Venticinque anni prima di “Lezioni americane”, il libro basato su una serie di lezioni preparate in vista di un ciclo di sei discorsi da tenere all’università di Harvard per l’anno accademico 1985-1986 (la morte lo colse prima di arrivarci), Italo Calvino fece il suo primo viaggio negli Usa “Partendo per gli Stati Uniti, e anche durante il viaggio, spergiuravo che non avrei scritto un libro sull’America (ce n’è già tanti!). Invece ora ho cambiato idea. I libri di viaggio sono un modo utile, modesto eppure completo di fare letteratura.” Il libro in verità non fu mai pubblicato perché, rileggendo le bozze, l’autore  giudicò il materiale raccolto “troppo modesto” per farne un’opera letteraria e “non abbastanza originale” come reportage giornalistico – avesse potuto vedere cosa si spaccia oggi per letteratura, l’umile scrittore avrebbe cambiato idea senza nessuna remora. Calvino gli States li girò in lungo e in largo per sei mesi, tra il 1959 e il 1960, incontrando uomini d’affari, politici, letterati, ma anche tanta gente comune. Soprattutto New York…”perché io New York la amo.” Per definire la Grande Mela Calvino ne coglie subito il senso, l’immagine basica, la sensazione più intima “prima di tutto New York è  un ritmo…una città elettrica, impregnata di elettricità.” Gli spazi, enormi, i grattacieli, ovvio, ma anche le auto “tutte lunghe, lunghissime, talora assurdamente lunghe e larghe.”

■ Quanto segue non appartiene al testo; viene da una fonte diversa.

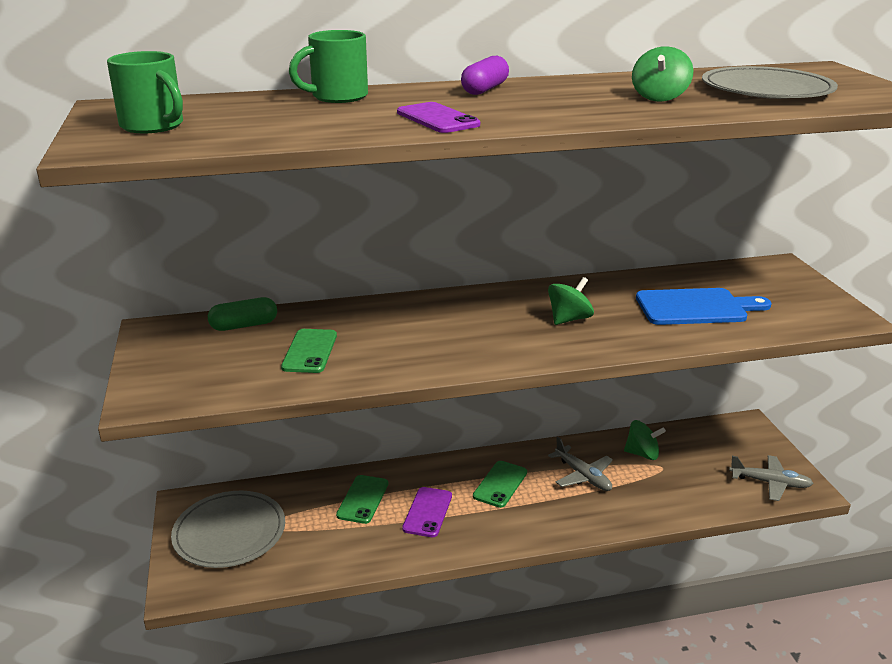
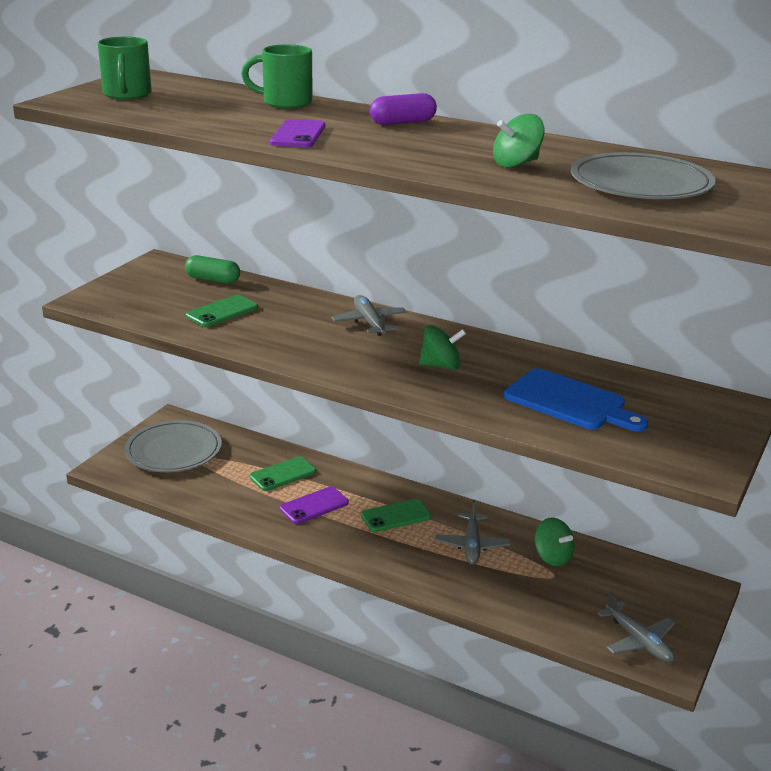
camera: 40 degrees right, 0 degrees up
(452, 307) = (369, 323): none -> grey plane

Eppure Calvino sembra ambientarsi presto, non è il marziano a Roma di Flaiano, ma un giovane uomo curioso, un attento osservatore che non giudica. Il sogno, il pragmatismo, la ricchezza, e le diseguaglianze, talvolta feroci: la descrizione del fenomeno di chi sceglie di vivere nei camper per poi muoversi alla ricerca di lavori stagionali è una “Nomadland” di altri tempi.”

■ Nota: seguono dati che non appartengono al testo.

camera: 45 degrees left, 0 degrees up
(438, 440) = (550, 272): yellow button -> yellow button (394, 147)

“Comincio a capirla, Chicago. Forse comincia a farmi paura. Insomma, comincia a piacermi. È la vera città americana, produttiva, materiale, brutale, tough” ( e di lì a poco ci sarebbe nato anche il primo presidente di colore, “negro” avrebbe scritto Calvino, rischiando la ghigliottina della futura Cancel Culture).
La West Coast è un’altra storia. Il Pacifico è un mare infido, diverso, poco familiare, e Los Angeles, più che una metropoli, sembra un’accozzaglia di quartieri troppo diversi tra loro. “Capisco che dovrei scrivere qualcosa su Hollywood, ma non ho nulla da raccontare.” Dell’altra America, quella povera del New Mexico, con i suoi deserti e le riserve di indiani, di quella sì. O del profondo Sud, dalla Georgia all’Alabama dove “le case dei negri sono tuguri di legno” e la sola speranza di riscatto si chiama Martin Luther King. È un tempo di vigilia: King, Kennedy, la luna e tutto il resto. Il reportage di Calvino è preciso, dettagliato, colto, affettuoso, un On the road senza filtri o allucinazioni, lucido e generoso. Calvino ha amato l’America, noi amiamo lui: il romanziere, l’intellettuale, il viaggiatore.